● **Texte**:
++++++++++++++++++++

Maître Michel MORLON nous fera part de son parcours dans les Arts Martiaux, sa philosophie des Arts Martiaux à travers son travail sur l’Energie, la Connaissance et la Compréhension de Soi pour atteindre la Vraie Maîtrise de Soi à travers Soi et non à travers un Maître… en somme Découvrir l’Art Martial.

 

Art et Combat  : Le KHIDO vient de rentrer en 2009 à la Fédération Française de Karaté et Disciplines Associées. Une bonne occasion de rencontrer son Fondateur, Michel MORLON. A 62 ans, celui-ci a gardé toute son énergie et son franc parlé. Passionné par l’efficacité, il a mis au point, une méthode basée sur les mouvements naturels du corps humain. Le but : arriver à la Maîtrise de son corps et donc à la Maîtrise de Soi.

Art et Combat : Comment avez-vous débuté la pratique des Arts Martiaux ?

Maître Michel MORLON (M.M.) : Je suis né au Vietnam, à Saigon, en 1947. J’ai démarré les Arts Martiaux au Vietnam avec le Kung-Fu, le Judo et le Karaté. Puis, je suis venu en France en 1963 et j’ai continué le Karaté. Vers 1969, j’ai pratiqué le Taekwondo avec le Maître Lee Kwan Young, qui était le pionnier de cet Art en France.

Art et Combat : Y a t il des gens en Karaté que vous considérez comme vos professeurs ?

M.M. : Personnellement non, je suis plutôt un autodidacte. J’ai connu, respecté et côtoyé pas mal de maîtres asiatiques de tout bord, mais en tant qu’élève ou disciple, non, parce que je n’étais pas d’accord avec leurs enseignements.

Art et Combat : Qu’est ce qui vous a amené à créer le KHIDO ?

M.M. : Cela a toujours été dans mon état d’esprit. Depuis toujours, depuis l’âge de trois ans, j’étais un rebelle : j’ai pris des raclées par mon père jusqu’à 16 ans parce j’ai toujours été un révolutionnaire, à savoir que je remets toujours en question ce que l’on m’enseigne. Quand il me demandait si j’avais peur de lui, je disais « oui » et quand il me demandait pourquoi je lui désobéissais, je lui disais : «  Tout ce que tu m’enseignes, ce sont des bêtises, ce n’est pas juste, par exemple, ne pas fréquenter les pauvres » : je médisais qu’il y avait des gens bien partout.

Art et Combat : Au niveau des Arts Martiaux, comment définiriez-vous le Khido ?

M.M. : C’est quelque chose de très complexe. Je dirais tout simplement être soi, à travers tout ce qu’on apprend, que cela soit dans la vie ou dans les Arts Martiaux, n’importe où ; être soi, non pas emprisonné par ce que l’on apprend, mais être libre de tout ce qu’on a appris, c’est ça le KHIDO. Faire les choses avec Art.

Art et Combat : Par exemple, vous l’avez enseigné à des golfeurs.

++++++++++++++++++++

Entrées enregistrées:
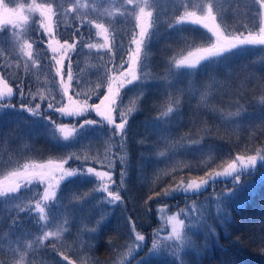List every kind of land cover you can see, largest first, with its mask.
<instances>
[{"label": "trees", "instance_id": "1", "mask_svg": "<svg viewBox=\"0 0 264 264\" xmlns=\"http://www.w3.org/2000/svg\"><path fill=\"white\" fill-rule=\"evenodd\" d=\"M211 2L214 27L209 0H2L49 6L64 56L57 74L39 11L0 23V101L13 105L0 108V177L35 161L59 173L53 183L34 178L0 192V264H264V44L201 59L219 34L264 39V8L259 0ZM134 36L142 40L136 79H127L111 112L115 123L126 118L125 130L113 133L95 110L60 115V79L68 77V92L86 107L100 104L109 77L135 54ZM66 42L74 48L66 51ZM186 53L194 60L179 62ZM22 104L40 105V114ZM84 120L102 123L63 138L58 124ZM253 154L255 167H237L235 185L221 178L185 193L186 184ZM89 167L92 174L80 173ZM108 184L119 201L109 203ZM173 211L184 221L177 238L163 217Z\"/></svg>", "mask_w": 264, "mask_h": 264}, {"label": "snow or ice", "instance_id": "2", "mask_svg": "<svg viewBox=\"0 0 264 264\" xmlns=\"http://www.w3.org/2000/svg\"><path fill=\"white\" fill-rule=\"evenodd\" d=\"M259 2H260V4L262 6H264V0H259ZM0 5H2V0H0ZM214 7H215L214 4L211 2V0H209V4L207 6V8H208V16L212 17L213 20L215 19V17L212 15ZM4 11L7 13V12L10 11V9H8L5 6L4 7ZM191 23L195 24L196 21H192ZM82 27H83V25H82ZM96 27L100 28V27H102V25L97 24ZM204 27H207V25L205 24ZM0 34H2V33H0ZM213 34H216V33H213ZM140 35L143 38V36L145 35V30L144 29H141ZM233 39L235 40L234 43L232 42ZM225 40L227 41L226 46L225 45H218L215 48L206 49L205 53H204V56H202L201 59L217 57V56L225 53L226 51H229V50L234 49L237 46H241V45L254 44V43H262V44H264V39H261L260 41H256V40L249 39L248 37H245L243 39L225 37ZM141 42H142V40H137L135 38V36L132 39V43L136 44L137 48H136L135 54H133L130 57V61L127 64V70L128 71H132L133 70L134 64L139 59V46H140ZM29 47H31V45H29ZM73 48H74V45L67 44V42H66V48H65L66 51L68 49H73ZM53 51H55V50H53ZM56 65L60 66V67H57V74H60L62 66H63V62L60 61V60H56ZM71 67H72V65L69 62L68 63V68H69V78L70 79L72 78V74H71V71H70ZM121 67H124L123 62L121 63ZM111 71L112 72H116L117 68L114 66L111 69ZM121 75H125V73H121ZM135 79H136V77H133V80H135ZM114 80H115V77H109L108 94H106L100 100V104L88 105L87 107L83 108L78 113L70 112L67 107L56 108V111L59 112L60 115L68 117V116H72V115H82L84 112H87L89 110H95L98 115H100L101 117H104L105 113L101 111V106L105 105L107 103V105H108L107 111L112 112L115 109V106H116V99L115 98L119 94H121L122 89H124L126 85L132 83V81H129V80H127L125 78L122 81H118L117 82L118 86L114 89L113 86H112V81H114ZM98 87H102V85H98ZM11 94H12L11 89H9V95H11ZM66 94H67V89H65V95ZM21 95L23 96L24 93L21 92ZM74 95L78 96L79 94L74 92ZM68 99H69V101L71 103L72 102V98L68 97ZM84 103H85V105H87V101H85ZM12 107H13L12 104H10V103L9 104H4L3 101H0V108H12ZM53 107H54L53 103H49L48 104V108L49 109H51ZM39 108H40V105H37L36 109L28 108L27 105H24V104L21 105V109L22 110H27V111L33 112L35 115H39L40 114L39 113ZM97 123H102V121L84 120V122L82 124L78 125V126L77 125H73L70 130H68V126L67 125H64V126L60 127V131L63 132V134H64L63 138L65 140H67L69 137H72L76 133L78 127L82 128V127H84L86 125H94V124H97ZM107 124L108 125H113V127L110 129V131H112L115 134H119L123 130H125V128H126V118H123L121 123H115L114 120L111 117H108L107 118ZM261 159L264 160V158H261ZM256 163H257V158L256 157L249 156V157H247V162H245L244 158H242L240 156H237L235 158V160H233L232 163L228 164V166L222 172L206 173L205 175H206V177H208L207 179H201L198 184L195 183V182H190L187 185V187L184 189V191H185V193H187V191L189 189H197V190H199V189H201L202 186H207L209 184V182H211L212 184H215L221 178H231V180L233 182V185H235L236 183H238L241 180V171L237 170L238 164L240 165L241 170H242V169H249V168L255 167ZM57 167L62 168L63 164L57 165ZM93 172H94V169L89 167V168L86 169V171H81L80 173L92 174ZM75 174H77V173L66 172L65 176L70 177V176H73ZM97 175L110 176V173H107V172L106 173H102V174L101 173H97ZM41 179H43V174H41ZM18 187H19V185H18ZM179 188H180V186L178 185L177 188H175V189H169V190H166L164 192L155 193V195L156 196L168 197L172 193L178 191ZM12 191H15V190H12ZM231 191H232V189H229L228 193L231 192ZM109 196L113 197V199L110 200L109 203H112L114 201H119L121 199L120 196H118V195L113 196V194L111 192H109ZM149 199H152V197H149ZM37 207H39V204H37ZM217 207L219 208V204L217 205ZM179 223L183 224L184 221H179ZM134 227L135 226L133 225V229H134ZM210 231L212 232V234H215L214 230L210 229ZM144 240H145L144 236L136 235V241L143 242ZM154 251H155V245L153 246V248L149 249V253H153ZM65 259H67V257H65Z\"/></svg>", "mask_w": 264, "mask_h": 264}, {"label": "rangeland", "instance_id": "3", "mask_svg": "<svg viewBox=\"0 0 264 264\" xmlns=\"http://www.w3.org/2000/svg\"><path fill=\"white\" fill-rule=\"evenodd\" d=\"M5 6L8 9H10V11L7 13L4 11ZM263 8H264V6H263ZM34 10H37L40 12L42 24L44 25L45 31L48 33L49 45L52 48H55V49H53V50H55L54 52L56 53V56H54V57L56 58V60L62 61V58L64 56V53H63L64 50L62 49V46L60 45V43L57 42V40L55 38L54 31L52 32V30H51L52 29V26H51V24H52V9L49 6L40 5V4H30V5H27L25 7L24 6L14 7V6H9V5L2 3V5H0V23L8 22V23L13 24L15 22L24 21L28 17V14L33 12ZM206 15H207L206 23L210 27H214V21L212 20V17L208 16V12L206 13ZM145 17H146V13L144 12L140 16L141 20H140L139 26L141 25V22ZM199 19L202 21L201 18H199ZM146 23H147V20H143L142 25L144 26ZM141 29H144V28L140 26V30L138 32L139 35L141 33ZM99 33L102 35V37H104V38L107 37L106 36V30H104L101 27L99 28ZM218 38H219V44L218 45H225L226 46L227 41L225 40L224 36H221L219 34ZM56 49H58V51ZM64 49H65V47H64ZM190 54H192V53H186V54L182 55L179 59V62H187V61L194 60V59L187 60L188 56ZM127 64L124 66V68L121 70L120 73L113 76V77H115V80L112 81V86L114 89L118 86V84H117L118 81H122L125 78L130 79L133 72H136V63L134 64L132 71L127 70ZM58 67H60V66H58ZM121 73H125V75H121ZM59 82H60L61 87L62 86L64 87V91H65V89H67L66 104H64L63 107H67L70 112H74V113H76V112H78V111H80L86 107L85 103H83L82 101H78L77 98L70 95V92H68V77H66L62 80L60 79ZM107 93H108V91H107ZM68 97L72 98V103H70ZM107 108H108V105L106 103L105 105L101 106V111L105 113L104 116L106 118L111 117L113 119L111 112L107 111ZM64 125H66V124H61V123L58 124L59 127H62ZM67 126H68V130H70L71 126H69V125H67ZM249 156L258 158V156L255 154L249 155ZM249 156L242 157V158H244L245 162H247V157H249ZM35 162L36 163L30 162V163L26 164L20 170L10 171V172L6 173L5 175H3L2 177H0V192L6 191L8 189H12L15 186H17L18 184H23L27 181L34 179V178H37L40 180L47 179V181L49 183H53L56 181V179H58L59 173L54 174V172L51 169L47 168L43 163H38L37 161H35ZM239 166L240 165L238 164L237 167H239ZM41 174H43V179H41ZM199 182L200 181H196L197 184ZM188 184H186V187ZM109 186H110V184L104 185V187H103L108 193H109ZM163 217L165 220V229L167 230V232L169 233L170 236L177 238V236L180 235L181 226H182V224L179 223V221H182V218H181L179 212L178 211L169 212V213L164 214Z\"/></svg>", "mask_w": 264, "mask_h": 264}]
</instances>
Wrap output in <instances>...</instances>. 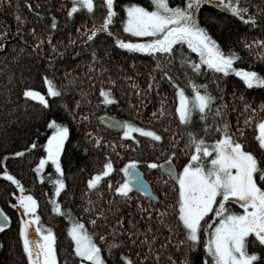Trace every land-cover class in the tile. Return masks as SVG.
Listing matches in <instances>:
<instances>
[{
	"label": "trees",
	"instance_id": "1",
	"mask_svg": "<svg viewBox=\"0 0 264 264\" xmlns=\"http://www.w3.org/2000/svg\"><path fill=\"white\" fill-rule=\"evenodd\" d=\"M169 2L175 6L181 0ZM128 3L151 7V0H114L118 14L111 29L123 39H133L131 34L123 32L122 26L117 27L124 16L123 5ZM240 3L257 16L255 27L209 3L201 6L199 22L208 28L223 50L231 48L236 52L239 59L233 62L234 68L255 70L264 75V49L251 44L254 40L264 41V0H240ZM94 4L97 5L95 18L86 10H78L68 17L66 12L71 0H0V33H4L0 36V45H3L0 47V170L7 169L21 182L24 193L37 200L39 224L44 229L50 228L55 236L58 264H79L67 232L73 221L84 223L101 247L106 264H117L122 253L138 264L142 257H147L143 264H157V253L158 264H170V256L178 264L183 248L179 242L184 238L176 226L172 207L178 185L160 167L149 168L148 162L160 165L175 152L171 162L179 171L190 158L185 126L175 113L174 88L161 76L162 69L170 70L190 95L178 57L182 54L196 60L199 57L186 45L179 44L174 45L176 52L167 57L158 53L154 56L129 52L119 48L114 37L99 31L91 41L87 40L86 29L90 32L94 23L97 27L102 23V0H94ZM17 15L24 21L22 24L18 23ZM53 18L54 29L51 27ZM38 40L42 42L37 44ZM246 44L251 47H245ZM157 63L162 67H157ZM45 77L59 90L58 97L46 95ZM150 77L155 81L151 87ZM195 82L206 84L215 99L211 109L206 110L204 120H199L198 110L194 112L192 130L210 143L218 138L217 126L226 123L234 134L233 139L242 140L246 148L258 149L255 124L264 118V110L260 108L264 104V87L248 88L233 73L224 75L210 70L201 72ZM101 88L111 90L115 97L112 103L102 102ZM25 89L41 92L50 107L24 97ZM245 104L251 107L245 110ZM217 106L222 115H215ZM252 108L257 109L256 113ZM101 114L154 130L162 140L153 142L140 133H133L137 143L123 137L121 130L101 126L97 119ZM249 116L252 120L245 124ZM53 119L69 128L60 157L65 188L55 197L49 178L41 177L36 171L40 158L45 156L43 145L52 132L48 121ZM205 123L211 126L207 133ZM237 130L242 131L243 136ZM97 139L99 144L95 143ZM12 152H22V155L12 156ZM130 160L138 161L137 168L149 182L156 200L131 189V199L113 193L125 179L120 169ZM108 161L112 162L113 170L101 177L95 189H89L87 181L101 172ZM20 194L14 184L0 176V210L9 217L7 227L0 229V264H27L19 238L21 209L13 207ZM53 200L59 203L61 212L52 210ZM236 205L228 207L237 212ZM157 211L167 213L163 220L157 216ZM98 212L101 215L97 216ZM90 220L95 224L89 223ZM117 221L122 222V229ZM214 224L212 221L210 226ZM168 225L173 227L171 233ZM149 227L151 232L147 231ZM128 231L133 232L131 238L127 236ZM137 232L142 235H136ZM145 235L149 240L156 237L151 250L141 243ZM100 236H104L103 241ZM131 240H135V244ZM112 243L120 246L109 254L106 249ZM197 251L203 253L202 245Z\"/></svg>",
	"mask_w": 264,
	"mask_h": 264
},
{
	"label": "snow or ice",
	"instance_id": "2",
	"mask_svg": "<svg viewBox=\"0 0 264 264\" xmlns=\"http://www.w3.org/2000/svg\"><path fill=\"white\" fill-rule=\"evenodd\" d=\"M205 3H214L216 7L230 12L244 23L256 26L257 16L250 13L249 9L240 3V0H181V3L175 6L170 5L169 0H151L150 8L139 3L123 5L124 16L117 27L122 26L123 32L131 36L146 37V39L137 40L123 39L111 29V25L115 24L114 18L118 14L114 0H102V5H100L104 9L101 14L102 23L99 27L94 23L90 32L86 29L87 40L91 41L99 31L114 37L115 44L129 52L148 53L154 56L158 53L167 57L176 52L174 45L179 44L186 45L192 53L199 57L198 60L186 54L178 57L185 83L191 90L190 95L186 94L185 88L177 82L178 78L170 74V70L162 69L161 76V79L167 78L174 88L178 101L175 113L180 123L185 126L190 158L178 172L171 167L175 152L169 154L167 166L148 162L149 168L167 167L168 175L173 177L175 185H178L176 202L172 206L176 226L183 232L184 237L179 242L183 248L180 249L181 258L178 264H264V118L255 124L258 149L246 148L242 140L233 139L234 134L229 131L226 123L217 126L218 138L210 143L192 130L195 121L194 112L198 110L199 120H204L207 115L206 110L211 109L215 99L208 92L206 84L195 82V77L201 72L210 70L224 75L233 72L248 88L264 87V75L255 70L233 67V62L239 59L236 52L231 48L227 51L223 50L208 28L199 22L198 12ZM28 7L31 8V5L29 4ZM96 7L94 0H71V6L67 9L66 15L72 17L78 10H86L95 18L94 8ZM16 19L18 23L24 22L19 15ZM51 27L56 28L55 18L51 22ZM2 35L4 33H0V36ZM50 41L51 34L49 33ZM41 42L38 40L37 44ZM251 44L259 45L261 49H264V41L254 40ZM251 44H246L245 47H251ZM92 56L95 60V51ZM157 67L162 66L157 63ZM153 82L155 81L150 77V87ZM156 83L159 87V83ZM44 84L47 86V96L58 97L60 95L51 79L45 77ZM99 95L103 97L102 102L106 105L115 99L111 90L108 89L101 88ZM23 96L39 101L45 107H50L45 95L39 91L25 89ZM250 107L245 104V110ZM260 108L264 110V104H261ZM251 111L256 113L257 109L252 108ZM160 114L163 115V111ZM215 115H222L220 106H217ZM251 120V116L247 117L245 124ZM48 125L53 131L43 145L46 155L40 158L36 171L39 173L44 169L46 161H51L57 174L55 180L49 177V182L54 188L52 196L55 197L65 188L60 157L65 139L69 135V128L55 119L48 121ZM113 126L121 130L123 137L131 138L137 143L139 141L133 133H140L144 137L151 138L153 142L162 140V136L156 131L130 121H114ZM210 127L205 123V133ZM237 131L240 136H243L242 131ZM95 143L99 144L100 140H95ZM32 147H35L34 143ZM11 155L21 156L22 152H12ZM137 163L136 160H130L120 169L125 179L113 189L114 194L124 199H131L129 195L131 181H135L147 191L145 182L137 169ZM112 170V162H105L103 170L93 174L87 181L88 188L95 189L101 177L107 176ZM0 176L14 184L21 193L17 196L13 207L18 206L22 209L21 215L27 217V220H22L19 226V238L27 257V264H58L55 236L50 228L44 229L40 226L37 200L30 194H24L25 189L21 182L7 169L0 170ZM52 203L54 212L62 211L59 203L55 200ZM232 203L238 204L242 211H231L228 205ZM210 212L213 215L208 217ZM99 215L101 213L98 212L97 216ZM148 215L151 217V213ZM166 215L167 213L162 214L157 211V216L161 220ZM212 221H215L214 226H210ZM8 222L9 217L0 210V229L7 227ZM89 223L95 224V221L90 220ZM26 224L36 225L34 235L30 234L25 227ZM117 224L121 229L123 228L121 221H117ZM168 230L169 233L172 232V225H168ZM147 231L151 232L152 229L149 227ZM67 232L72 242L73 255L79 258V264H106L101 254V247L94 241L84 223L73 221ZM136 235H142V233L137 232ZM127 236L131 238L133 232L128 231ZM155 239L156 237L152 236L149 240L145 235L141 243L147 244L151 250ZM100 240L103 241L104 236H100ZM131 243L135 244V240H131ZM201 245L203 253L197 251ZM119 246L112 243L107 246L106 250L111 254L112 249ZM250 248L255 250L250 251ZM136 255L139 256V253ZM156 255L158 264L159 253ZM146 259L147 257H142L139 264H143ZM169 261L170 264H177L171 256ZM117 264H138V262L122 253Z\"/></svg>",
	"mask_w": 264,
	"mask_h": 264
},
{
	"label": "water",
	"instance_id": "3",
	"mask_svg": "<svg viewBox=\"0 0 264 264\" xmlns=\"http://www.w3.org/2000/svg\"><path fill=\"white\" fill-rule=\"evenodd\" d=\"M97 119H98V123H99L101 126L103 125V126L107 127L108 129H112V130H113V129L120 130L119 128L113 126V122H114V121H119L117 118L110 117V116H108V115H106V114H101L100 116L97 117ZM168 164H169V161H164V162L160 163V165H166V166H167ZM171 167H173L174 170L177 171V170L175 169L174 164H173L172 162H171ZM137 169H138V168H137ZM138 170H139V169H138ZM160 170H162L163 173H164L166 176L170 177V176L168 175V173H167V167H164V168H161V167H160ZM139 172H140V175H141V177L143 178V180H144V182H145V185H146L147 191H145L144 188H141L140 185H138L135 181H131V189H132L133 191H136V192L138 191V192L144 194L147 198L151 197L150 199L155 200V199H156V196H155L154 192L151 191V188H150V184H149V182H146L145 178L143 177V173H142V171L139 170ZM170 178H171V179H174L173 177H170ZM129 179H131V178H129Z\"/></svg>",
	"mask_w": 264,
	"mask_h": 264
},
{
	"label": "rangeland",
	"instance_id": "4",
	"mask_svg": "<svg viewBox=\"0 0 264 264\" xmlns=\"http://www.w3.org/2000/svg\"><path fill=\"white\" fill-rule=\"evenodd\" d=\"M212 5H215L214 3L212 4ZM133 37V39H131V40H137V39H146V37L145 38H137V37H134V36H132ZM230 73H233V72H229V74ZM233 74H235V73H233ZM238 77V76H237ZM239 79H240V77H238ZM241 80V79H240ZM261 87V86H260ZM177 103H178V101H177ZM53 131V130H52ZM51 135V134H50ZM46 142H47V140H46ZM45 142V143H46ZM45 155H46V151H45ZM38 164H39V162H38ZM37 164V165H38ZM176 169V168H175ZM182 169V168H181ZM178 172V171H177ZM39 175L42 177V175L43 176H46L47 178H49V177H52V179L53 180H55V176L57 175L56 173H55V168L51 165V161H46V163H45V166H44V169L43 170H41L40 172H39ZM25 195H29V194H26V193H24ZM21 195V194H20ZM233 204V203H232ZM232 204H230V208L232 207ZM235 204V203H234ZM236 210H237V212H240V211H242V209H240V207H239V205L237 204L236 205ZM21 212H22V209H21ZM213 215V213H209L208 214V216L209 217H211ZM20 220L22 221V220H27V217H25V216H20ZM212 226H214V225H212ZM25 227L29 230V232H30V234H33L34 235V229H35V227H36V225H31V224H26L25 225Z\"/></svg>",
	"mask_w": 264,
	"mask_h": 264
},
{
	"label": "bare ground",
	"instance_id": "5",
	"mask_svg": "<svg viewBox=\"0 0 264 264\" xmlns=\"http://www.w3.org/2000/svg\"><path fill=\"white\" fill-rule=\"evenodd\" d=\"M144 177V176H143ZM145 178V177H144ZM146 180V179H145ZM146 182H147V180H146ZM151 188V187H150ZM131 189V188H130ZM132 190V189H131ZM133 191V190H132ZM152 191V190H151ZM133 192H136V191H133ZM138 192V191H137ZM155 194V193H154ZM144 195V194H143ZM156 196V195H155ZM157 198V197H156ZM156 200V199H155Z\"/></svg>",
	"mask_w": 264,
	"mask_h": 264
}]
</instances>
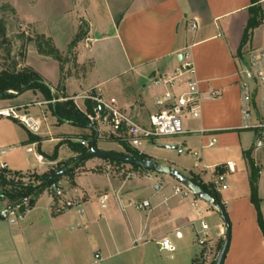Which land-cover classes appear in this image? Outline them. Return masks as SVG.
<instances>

++++++++++++++++++++

● **Consignes**:
a. D'après l'entretien, en quelle année Michel Morlon est-il venu en France ?
b. Recopiez mot pour mot le passage de l'entretien qui va de « Art et Combat : Comment » à « avec leurs enseignements. ».
c. Dressez la liste des arts martiaux que Michel Morlon dit avoir pratiqués, selon l'entretien.
Ces entrées proviennent d'une autre source.

● **Corrigé de l'exercice**:
a. En 1963.

b.
Art et Combat : Comment avez-vous débuté la pratique des Arts Martiaux ?

Maître Michel MORLON (M.M.) : Je suis né au Vietnam, à Saigon, en 1947. J’ai démarré les Arts Martiaux au Vietnam avec le Kung-Fu, le Judo et le Karaté. Puis, je suis venu en France en 1963 et j’ai continué le Karaté. Vers 1969, j’ai pratiqué le Taekwondo avec le Maître Lee Kwan Young, qui était le pionnier de cet Art en France.

Art et Combat : Y a t il des gens en Karaté que vous considérez comme vos professeurs ?

M.M. : Personnellement non, je suis plutôt un autodidacte. J’ai connu, respecté et côtoyé pas mal de maîtres asiatiques de tout bord, mais en tant qu’élève ou disciple, non, parce que je n’étais pas d’accord avec leurs enseignements.

c. Kung-Fu, Judo, Karaté, Taekwondo